* THE PROBLEM:
Among the lines below, a stretch begins at the one with "Rendered at 1241 by 1754 pixels." and ends at the one with "Page size: 1241x1754.". Repeat that stretch exactly, ends included.

* PROVIDED INFORMATION:
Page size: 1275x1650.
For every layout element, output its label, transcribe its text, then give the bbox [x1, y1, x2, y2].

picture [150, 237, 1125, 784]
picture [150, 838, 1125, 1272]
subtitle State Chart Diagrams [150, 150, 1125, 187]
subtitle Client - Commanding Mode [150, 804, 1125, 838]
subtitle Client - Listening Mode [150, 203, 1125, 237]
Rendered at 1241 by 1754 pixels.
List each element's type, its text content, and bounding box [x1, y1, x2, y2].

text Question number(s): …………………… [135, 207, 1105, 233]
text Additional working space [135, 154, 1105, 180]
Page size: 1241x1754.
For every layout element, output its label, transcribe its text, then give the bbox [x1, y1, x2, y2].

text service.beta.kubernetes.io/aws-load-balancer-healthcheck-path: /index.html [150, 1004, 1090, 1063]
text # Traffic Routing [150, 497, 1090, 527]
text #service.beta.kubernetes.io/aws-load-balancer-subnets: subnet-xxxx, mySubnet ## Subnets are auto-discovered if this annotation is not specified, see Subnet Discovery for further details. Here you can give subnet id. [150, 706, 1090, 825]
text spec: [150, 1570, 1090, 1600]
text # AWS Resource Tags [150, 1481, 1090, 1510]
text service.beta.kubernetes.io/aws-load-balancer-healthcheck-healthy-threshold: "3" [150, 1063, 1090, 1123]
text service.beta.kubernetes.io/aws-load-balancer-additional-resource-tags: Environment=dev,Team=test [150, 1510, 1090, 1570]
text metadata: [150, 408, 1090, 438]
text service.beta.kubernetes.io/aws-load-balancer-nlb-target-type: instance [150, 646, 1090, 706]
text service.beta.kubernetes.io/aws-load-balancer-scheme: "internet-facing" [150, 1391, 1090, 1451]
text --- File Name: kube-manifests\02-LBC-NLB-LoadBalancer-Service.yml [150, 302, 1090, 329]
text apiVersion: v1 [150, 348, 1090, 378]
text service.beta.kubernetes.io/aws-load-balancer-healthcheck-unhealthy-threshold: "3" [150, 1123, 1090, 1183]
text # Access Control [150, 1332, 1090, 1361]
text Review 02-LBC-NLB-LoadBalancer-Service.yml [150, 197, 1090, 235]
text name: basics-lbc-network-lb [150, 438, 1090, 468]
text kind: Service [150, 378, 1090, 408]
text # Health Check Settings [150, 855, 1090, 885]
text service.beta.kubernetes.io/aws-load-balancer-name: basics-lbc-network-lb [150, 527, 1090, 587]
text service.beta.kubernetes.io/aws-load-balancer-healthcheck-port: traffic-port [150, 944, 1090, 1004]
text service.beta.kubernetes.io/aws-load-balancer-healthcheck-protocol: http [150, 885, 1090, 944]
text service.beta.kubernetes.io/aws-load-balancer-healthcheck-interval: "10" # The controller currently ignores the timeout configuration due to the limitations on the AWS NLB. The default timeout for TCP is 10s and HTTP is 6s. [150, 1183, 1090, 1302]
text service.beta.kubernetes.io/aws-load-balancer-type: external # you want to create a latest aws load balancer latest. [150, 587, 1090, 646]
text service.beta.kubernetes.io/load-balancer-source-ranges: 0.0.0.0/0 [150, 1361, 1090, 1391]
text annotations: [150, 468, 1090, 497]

* SOLUTION FOR THIS TASK:
Rendered at 1241 by 1754 pixels.
List each element's type, its text content, and bounding box [x1, y1, x2, y2].

text Question number(s): …………………… [135, 207, 1105, 233]
text Additional working space [135, 154, 1105, 180]
Page size: 1241x1754.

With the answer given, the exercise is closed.